Communicable disease threats report, 10-16 April 2016, week 15

surveillance report
Publication series: Communicable Disease Threats Report (CDTR)
Time period covered: 10 - 16 April 2016

​The ECDC Communicable Disease Threats Report (CDTR) is a weekly bulletin for epidemiologists and health professionals on active public health threats. This issue covers the period 10-16 April 2016 and includes updates on Zika virus, Ebola virus disease, and yellow fever in Angola.

Executive summary

Migrant health

Following the request of the Greek authorities an ECDC senior expert has been in the field to review the risk assessment for communicable diseases on the basis of the current situation, to support the revision of the protocol for Point of Care public health surveillance for refugees and to advise on response procedures and priority settings. Two EPIET fellows were deployed to Greece on 13 April 2016 for one month to support communicable disease surveillance and response operations.
 
Refugees are currently not a threat to Europe with respect to communicable diseases, but they are a priority group for communicable disease prevention and control efforts as they are more vulnerable. The risk that refugees arriving in Europe will contract communicable diseases has increased because of the current overcrowding at reception facilities.

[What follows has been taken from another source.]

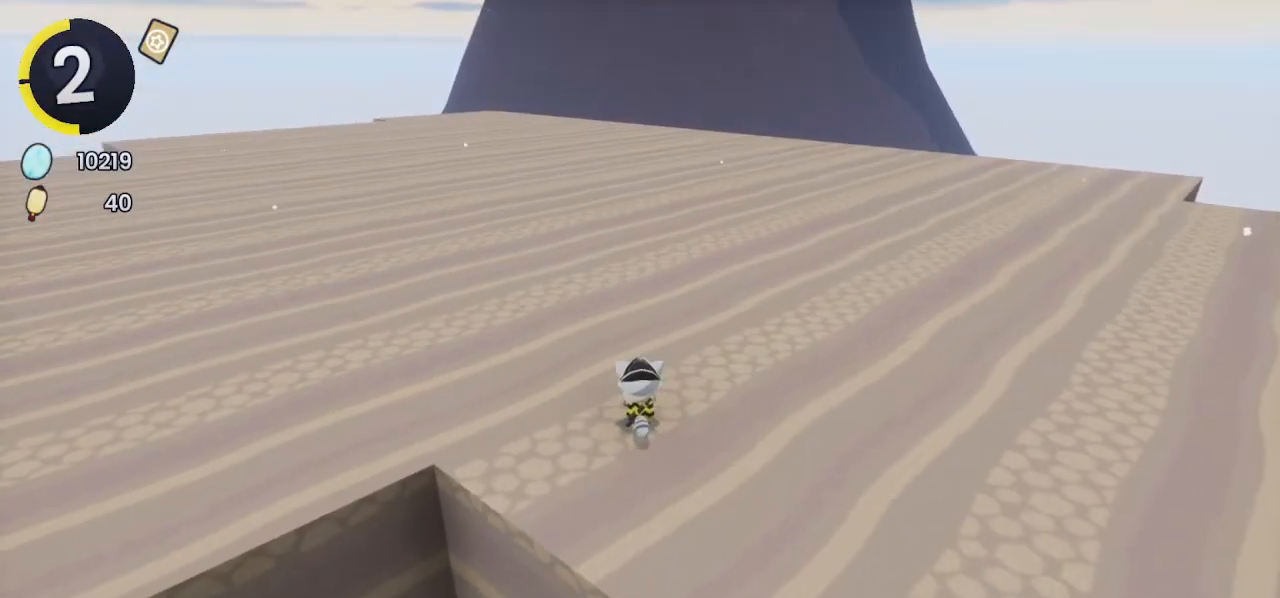
{"buttons": [], "left_stick": "center", "right_stick": "center", "events": []}
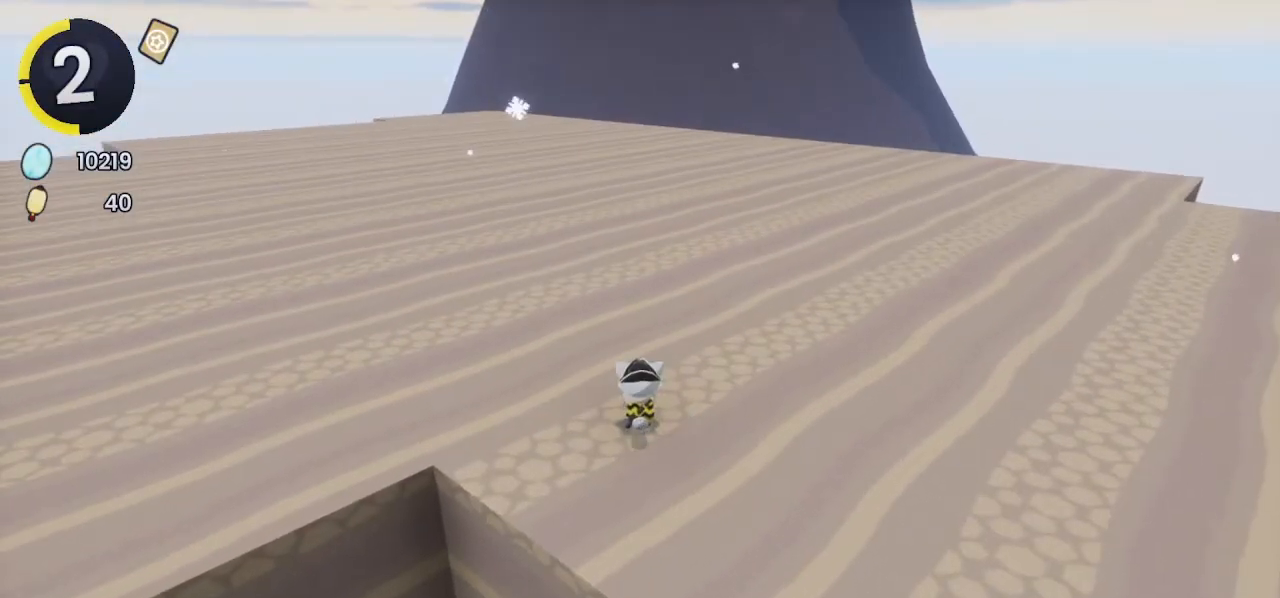
{"buttons": [], "left_stick": "center", "right_stick": "center", "events": []}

Seasonal influenza in Europe

In week 14/2016, influenza activity continued to decrease in the European Region. As is often seen late in the northern hemisphere’s influenza season, a shift towards circulation of type B influenza virus has occurred: 72% of detections in sentinel sources were type B in week 14/2016.  The proportion of type B detections in hospitalised cases was 36-39%. The number of cases of severe disease reported were fewer than in previous weeks but varied between countries.
 
ECDC publishes joint weekly updates on seasonal influenza on Flu News Europe.
 

Zika virus infection

Based on a growing body of research, there is scientific consensus that Zika virus is a cause of microcephaly and GBS. The magnitude of the risk that Zika virus infection during pregnancy will result in malformations in the foetus is still under investigation but remains unknown at present.
 
Considering the growing body of evidence of adverse pregnancy outcomes associated with Zika virus infection, ECDC recommends that pregnant women postpone non-essential travel to Zika-affected areas. In addition, in order to protect pregnant women, male travellers returning from affected areas should consider using a condom with a pregnant partner until the end of pregnancy. On 11 April, WHO published an update of its travel health advice on Zika virus in which they advise travellers returning from areas with ongoing Zika virus transmission to practise safer sex for at least one month after returning, in order to reduce the potential risk of onward sexual transmission. This WHO guidance will be reviewed and the recommendations updated as new evidence emerges.
 
As of 5 April 2016, no autochthonous vector-borne Zika virus transmission has been reported in the continental EU.